Don’t ask about the app. I wasn’t the first person to enquire whether Step Outside Guides would be coming soon to the iTunes Store. But it turns out that co-creator Margie Skinner has problems just navigating her way around an iPhone home screen. She’s much more at home pounding the streets of the capital, which is why these new child-friendly London guides are firmly rooted in the real world of bridges, squares and landmarks you can explore on a cheap-day return ticket.
With the London 2012 Olympics just over the horizon, new books about London are even more ubiquitous than adverts featuring the great Usain Bolt. Some of these publications — like the pleasingly retro Ladybird Book of London — will appeal to those of us who were kids in the 60s and 70s. Step Outside Guides are old-fashioned, too, but in a good way. Margie and co-publisher Francesca Fenn are targeting families who want to explore London without getting sucked into wallet-draining attractions.
The first two Step Outside Guides, The London Treasure Trail (Holborn to Kensington) and Down by The Thames (Tower Hill to Embankment), were published in March 2012. Designed and illustrated by Francesca’s son Sam Fenn, these 32-page books are intended to put kids in charge of the trip. (This will strike a chord with anyone who spent their formative years being dragged round cathedrals, galleries and stately homes.) Scattering photos, maps and historical facts along the route, each Guide also has a friendly animal narrator, to help point out the location of the free loos and good picnic spots.
Step Outside Guides are interactive, though not in a way that involves swiping, pinching or leaving sticky fingerprints on a screen. There are boxes to tick, questions to complete and even a word search puzzle. But what you really notice are the humorous observations in the text and the willingness to embrace the quirkiness rather than the commerciality of modern London. According to Margie that’s reflected in feedback from the users: “Lily aged 6, told us her favourite thing on the London Treasure Trail was the public toilet on High Holborn, which we highlight because it looks very grand, but always seems to be closed!”
They know the market: Francesca’s background is in educational programmes, and Margie spent 13 years working for Dorling Kindersley when it was blazing a trail in innovative non-fiction for kids. This is a “mum’s eye” perspective of days out that anyone can enjoy — provided they have a Travelcard and a bit of curiosity about London. The emphasis is on exploring the city on foot, district by district, rather than heading straight for the Millennium Wheel or the teeth-rottingly ghastly M&M’s World in Piccadilly Circus. (It’s enough to make you feel nostalgic about the demise of the Swiss Centre.)

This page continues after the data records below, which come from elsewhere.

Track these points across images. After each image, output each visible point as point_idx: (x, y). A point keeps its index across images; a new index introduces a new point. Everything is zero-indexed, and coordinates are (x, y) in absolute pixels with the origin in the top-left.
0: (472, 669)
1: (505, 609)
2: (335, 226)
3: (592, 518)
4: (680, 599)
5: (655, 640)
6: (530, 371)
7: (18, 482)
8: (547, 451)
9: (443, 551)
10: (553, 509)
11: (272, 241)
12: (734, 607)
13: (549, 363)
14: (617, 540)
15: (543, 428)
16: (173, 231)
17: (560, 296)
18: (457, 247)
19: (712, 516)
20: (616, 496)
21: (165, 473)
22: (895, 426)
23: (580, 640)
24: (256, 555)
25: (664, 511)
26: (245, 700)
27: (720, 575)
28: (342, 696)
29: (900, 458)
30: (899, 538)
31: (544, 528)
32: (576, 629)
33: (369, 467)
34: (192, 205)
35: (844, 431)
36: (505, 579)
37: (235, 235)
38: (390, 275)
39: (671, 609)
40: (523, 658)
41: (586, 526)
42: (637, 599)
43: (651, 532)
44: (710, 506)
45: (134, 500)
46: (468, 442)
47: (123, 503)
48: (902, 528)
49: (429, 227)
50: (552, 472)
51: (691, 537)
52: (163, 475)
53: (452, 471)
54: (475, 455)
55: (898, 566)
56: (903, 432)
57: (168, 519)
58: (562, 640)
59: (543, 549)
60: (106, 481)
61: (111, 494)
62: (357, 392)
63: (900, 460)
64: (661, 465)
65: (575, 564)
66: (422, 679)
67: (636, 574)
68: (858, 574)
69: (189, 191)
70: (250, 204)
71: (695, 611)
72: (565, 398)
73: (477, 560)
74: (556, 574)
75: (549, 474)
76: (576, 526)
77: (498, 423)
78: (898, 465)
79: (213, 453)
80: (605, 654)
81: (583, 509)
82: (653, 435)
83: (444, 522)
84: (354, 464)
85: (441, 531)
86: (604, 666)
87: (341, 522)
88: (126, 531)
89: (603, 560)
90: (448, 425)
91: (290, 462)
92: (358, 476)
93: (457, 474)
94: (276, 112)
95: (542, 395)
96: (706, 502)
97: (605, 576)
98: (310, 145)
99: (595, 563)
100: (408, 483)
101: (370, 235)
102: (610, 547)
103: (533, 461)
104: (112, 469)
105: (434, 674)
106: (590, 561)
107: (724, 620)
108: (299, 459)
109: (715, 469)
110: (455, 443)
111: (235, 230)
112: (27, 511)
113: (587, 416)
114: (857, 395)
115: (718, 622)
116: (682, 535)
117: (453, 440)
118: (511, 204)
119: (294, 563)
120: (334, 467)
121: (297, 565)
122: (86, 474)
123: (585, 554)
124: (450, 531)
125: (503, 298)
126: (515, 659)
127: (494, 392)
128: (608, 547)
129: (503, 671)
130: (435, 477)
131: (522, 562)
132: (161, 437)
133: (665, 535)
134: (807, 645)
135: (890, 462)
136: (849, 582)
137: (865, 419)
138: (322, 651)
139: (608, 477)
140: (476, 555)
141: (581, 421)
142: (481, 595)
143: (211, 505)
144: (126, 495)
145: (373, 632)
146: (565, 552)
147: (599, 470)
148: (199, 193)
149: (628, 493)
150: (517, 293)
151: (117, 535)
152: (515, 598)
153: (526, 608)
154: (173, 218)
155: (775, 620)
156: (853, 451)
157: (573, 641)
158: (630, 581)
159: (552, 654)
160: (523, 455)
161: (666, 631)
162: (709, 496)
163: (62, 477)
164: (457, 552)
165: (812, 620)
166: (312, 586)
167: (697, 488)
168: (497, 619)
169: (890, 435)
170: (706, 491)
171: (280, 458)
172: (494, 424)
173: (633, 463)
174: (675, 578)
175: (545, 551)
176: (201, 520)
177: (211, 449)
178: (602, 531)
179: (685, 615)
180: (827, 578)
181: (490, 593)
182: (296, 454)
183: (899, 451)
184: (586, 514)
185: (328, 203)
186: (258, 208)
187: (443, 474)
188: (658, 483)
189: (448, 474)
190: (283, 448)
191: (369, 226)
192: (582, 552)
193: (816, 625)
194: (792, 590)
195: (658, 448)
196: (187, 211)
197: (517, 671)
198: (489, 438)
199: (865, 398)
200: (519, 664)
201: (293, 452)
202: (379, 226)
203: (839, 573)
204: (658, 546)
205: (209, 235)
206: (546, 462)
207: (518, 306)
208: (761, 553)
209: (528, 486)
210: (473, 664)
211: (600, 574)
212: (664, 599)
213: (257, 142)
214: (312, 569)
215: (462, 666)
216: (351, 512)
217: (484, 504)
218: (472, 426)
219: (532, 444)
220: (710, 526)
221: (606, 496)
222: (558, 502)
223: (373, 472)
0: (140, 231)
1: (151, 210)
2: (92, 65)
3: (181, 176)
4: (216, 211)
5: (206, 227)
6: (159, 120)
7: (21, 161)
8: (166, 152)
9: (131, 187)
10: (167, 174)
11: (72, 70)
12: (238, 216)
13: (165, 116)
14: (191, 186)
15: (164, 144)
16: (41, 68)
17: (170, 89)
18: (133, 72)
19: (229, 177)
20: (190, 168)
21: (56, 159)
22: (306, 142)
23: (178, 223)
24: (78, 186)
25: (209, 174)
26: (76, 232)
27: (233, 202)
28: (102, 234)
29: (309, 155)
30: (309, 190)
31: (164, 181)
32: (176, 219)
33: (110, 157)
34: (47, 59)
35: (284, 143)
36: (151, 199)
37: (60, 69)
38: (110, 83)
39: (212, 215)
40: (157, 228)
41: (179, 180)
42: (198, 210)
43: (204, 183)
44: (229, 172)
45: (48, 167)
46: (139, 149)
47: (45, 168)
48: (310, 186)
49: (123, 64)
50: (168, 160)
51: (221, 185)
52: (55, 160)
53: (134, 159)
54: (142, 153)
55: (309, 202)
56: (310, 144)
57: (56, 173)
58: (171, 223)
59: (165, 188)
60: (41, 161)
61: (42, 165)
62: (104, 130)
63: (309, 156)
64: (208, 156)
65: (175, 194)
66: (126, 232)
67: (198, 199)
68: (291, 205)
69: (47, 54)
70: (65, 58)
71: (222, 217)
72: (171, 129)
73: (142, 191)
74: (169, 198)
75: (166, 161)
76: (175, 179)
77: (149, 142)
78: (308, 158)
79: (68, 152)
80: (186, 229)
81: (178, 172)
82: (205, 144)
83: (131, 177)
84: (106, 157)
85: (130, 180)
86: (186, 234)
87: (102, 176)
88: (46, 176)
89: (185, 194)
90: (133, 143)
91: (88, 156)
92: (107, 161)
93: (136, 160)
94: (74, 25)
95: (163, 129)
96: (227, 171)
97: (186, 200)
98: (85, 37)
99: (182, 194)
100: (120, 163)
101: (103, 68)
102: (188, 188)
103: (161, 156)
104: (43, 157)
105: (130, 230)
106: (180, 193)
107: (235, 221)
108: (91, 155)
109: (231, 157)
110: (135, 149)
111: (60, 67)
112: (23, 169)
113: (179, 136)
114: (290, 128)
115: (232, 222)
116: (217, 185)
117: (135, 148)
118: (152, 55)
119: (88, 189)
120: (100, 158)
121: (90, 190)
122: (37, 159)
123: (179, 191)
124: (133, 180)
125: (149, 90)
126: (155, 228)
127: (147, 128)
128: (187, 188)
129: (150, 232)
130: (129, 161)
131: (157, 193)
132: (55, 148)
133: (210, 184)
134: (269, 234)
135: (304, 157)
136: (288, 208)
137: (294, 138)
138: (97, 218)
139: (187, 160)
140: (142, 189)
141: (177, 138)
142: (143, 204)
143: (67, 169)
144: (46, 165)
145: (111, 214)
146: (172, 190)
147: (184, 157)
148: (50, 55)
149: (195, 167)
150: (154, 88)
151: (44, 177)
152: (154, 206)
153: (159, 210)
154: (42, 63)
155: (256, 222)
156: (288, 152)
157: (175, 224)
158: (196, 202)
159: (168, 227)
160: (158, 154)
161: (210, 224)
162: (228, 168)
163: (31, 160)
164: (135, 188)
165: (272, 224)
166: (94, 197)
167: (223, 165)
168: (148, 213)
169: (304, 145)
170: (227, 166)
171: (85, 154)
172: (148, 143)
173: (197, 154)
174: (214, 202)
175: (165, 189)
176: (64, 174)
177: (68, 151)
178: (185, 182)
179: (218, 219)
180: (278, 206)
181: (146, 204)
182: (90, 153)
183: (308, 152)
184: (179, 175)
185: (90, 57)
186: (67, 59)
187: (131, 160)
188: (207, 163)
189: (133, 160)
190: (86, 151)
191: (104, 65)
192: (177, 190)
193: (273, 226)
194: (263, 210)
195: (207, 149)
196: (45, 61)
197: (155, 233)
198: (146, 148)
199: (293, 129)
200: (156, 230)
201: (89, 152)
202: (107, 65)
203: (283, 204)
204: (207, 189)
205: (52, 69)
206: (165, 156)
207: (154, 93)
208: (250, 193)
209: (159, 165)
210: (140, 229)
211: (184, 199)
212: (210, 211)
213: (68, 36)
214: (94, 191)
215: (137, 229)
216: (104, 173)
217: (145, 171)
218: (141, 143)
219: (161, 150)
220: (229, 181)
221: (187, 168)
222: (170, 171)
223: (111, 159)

The book world is increasingly dominated by the rush to digitise, so it’s refreshing to find a publishing venture that’s rooted in old technology like ink on paper. With an initial print run of 1,000 copies, Step Outside Guides are unlikely to be outselling DK’s Eyewitness Family Guides. (The Times did offer a favourable comparison, though, in a recent write-up on guide books for kids.)
The third Step Outside Guide, The London Lion Hunt, is due out on 16 July and will cover Westminster, Trafalgar Square and Chinatown. There will be a special Christmas-themed Guide, too, but Santa is keeping the details under wraps.
If you’re producing a series of travel guides the most obvious question (apart from the app query) is “Where next?” Margie thinks there is scope for at least 10 Step Outside Guides to London, and after that they’ll consider adding other UK cities to their portfolio.
Right now it’s all about thinking local, rather than global. That might seem like a strange ambition for a travel guide publisher, but I got the impression this venture is putting the fun factor ahead of sales targets.
Step Outside Guides are £5.00 and are available from stepoutsideguides.com and selected shops in London, Essex and Hertfordshire.